Saturday, February 20, 2010

Comfortably Numb?

I read Medscape. It is a really good website geared towards doctors with the latest medical news. Recently, it referenced a recent article in the British Journal of Psychiatry, which found that people on SSRI's experienced feelings of detatchment, personality changes, and a decrease in both positive and negative emotions.

Wow. I love it when the doctors finally figure out what any patient could tell you.

But that made me think. And introspect. And in recent months, I think my level of numbness has increased- to the extent that I had really not realized because I was so numb. And I've recently added medications to deal with a depression. But the depression is over, it is time to come off these added medications.

I have no illusions that I will ever be medication-free. But I think that I really only need a subset of the meds that I now take- and I don't know which of those meds I really need. That's the problem. I can make my educated guesses, but in the end there is a certain amount of trial and error involved in seeing what I can reduce or get off of- and I need to function at a very high level to work. Therefor, there is this slow accrual of medication. Something gets added, and it stays there.

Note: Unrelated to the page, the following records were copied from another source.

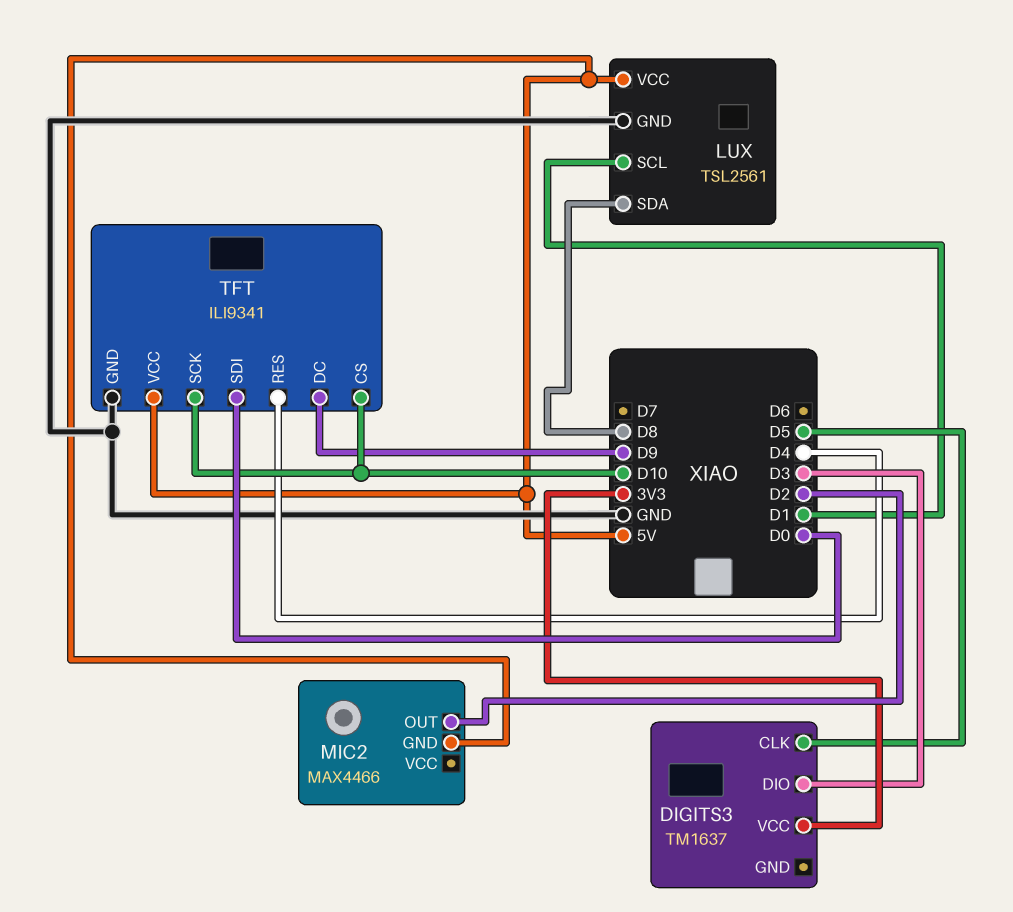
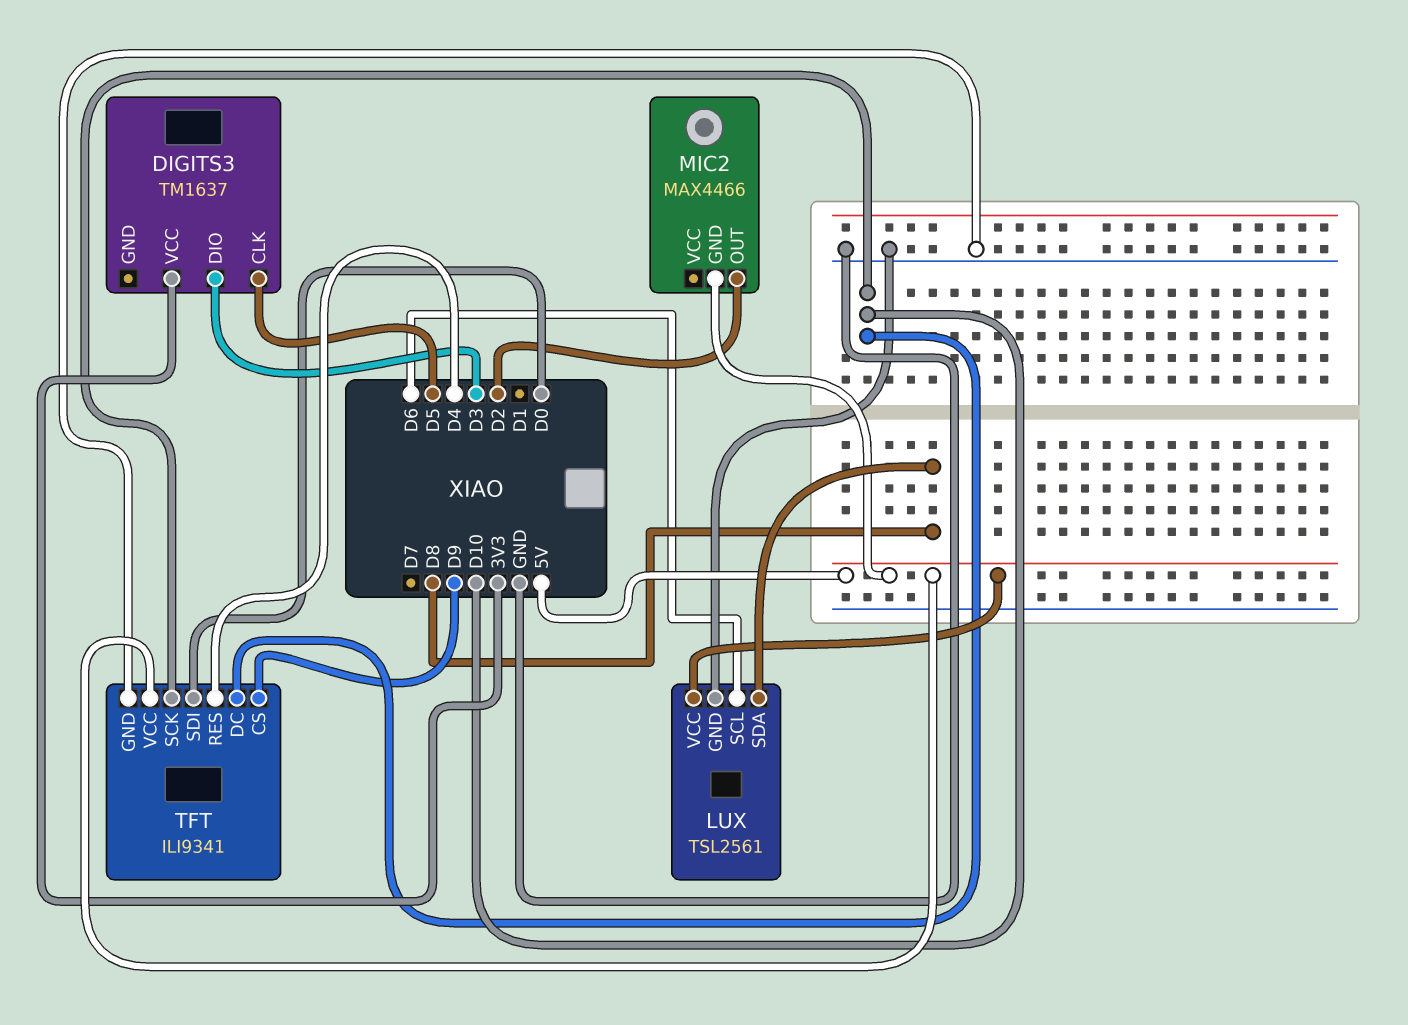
LUX pin SCL: D1 -> D6
TFT pin CS: D10 -> D9
TFT pin DC: D9 -> D10

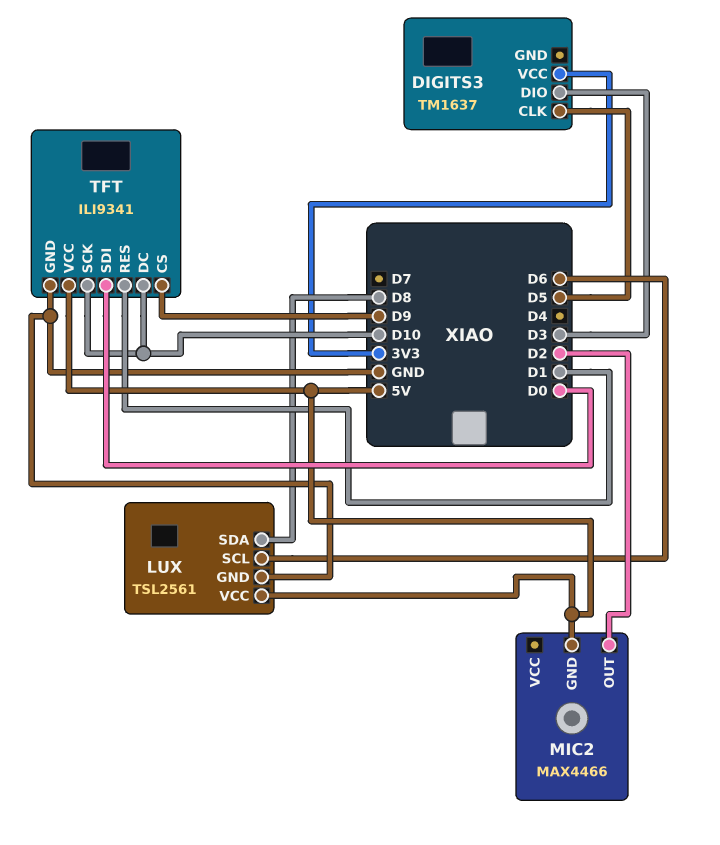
TFT pin RES: D4 -> D1

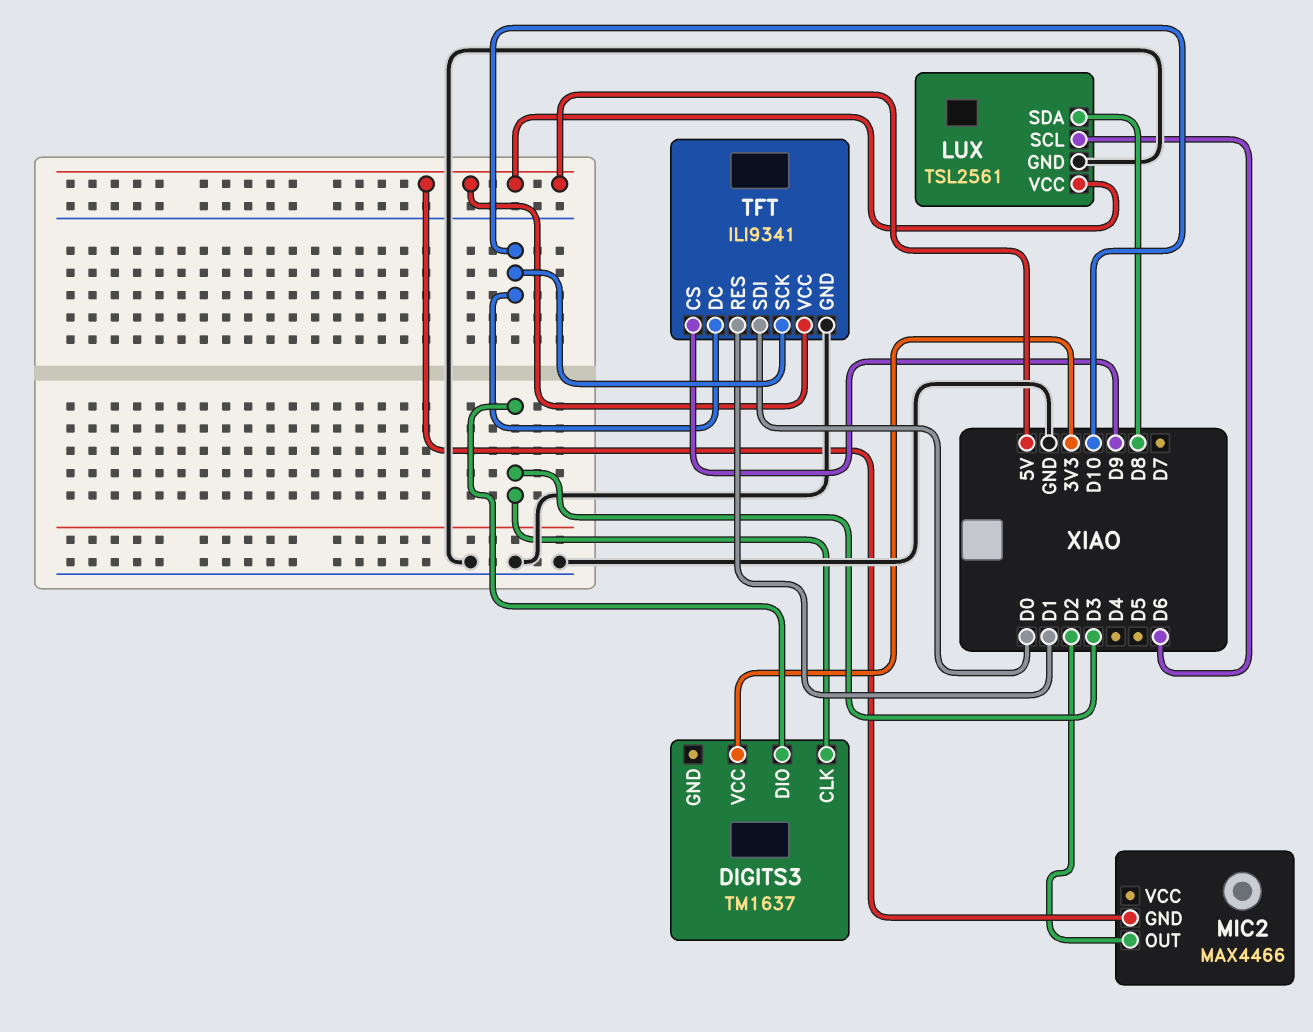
DIGITS3 pin CLK: D5 -> D3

The last two medications I have added are Abilify and Provigil. I have to say that Abilify did really save me. I was having an exremely bad depression, I was about to quit my job I was so depressed. But the depression is over- and if I didn't need it in the past, I'm going to take the guess that I don't need it now. I'm feeling just too numb.

The Provigil I really hope is not contributing to the numbness. Because it is really helping with my concentration and energy. I have ADD, and can't take stimulants because they raise my pulse rate too much.

How is this numbness affecting me? First of all, I am a procrastinator. I need a certain amount of anxiety to break through this and actually get things done. I went on Effexor half way through graduate school for OT, after a suicidal depression. And after I went on it, I noticed that I was getting to class late and not getting assignments done on time- and not because I was depressed, just because I wasn't "inspired" to do things. I needed that anxiety.

I need strong emotions to function. And recently, I am not functioning at all outside of work. And it is no longer due to depression- I am not in mental anguish. Quite the opposite, I am just fine with sleeping all weekend and doing nothing. I need to not be OK with that.

So I am going off the Abilify, knowing that it is there if I need it, the next time things get bad (which they will, they always do eventually). I'm not foolish enough to do it overnight, much as a part of me wants to. I take 10mg now (5mg 2x/day), and I'm going to go off 2.5mg/week. Assuming the depression doesn't come back of course.

My depressions are so bad, they have taken away so much of my life- is it surprising that I'm willing to give up a little of myself to keep them at bay? That's the deal I made with the Effexor. The best antidepressant I've been on in some ways, but it also gave me the numbness. But not so much that feelings couldn't break through- it just took a little more.

But now I feel like nothing is breaking through. So I need to do something.

You may ask, did I talk to my psychiatrist about this, no. I'll tell him at the next visit which isn't for a couple of months. But he is very good about this type of thing. As long as I'm being responsible, he doesn't mind me adjusting my own meds. Warning: not all psychiatrists are like this! Some are real control freaks. And if you are not stable, or don't know what you are doing, adjusting meds on your own without talking to your doctor is a really bad idea.